- PROBLEM
List every line of the material below that contains the string "Hvad", treating uppercase and lowercase letters as different.

- RECORDS FOR THIS EXERCISE
=== Section Start ===

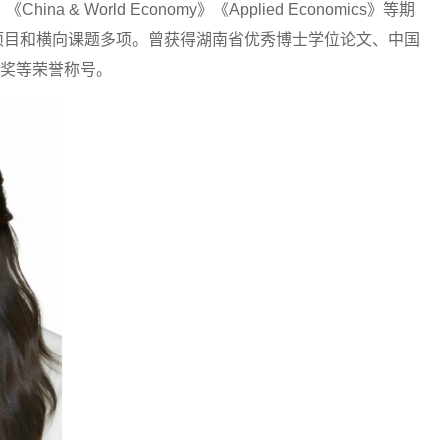
 & World Economy》《Applied Economics》等期
级项目和横向课题多项。曾获得湖南省优秀博士学位论文、中国
奖等荣誉称号。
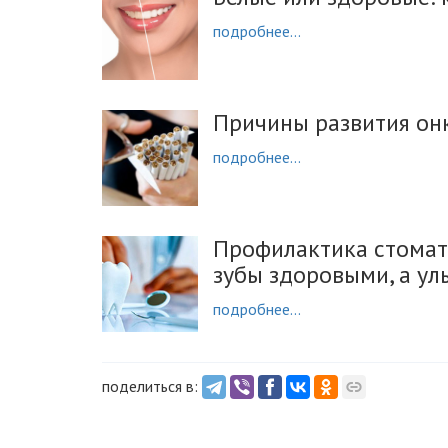
подробнее...
Причины развития онк
подробнее...
Профилактика стомат
зубы здоровыми, а ул
подробнее...
поделиться в:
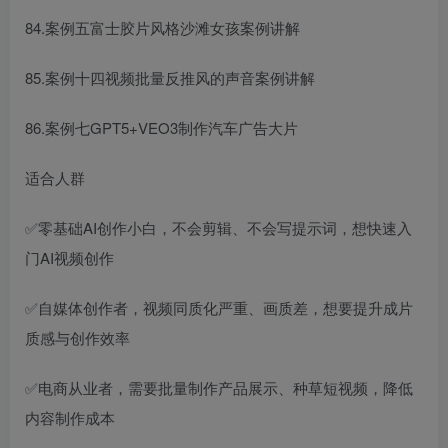
84.案例五富士胶片风格沙滩女孩案例讲解
85.案例十四视频批量反推风的声音案例讲解
86.案例七GPT5+VEO3制作汽车广告大片
适合人群
✅零基础AI创作小白，不会剪辑、不会写提示词，想快速入
门AI视频创作
✅自媒体创作者，视频同质化严重、画质差，想要提升成片
质感与创作效率
✅电商从业者，需要批量制作产品展示、种草短视频，降低
内容制作成本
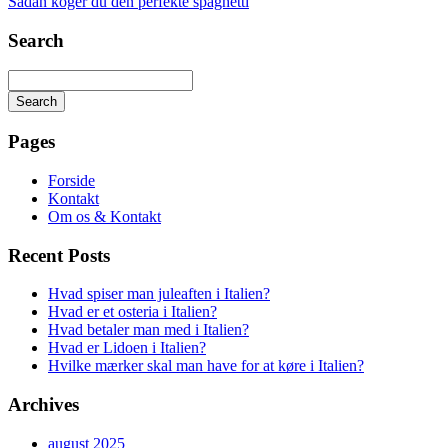
Sådan koger du den perfekte spaghetti
Search
Search
Searching
is
Pages
in
progress
Forside
Kontakt
Om os & Kontakt
Recent Posts
Hvad spiser man juleaften i Italien?
Hvad er et osteria i Italien?
Hvad betaler man med i Italien?
Hvad er Lidoen i Italien?
Hvilke mærker skal man have for at køre i Italien?
Archives
august 2025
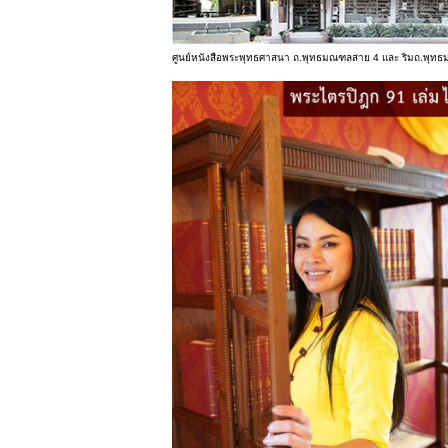
ศูนย์หนังสือพระพุทธศาสนา ถ.พุทธมณฑลสาย 4 และ ริมถ.พุท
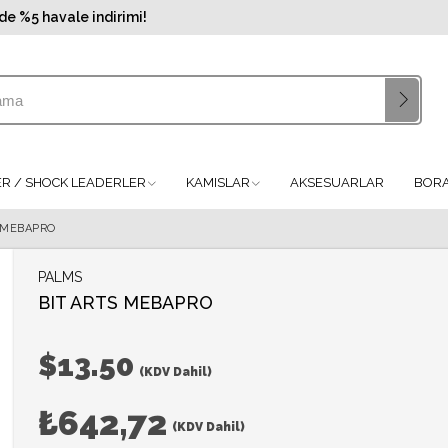
de %5 havale indirimi!
LER / SHOCK LEADERLER
KAMISLAR
AKSESUARLAR
BORA
 MEBAPRO
PALMS
BIT ARTS MEBAPRO
$13.50
(KDV Dahil)
₺642,72
(KDV Dahil)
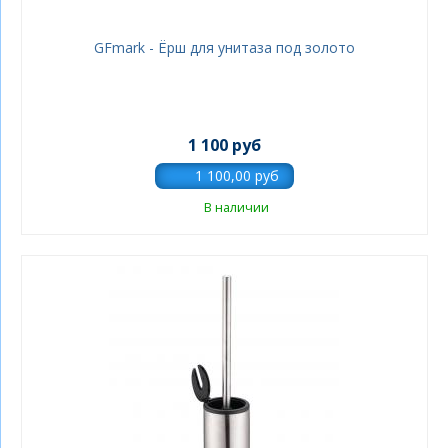
GFmark - Ёрш для унитаза под золото
1 100 руб
В наличии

=== Section End ===

- THE ANSWER
Hvad spiser man juleaften i Italien?
Hvad er et osteria i Italien?
Hvad betaler man med i Italien?
Hvad er Lidoen i Italien?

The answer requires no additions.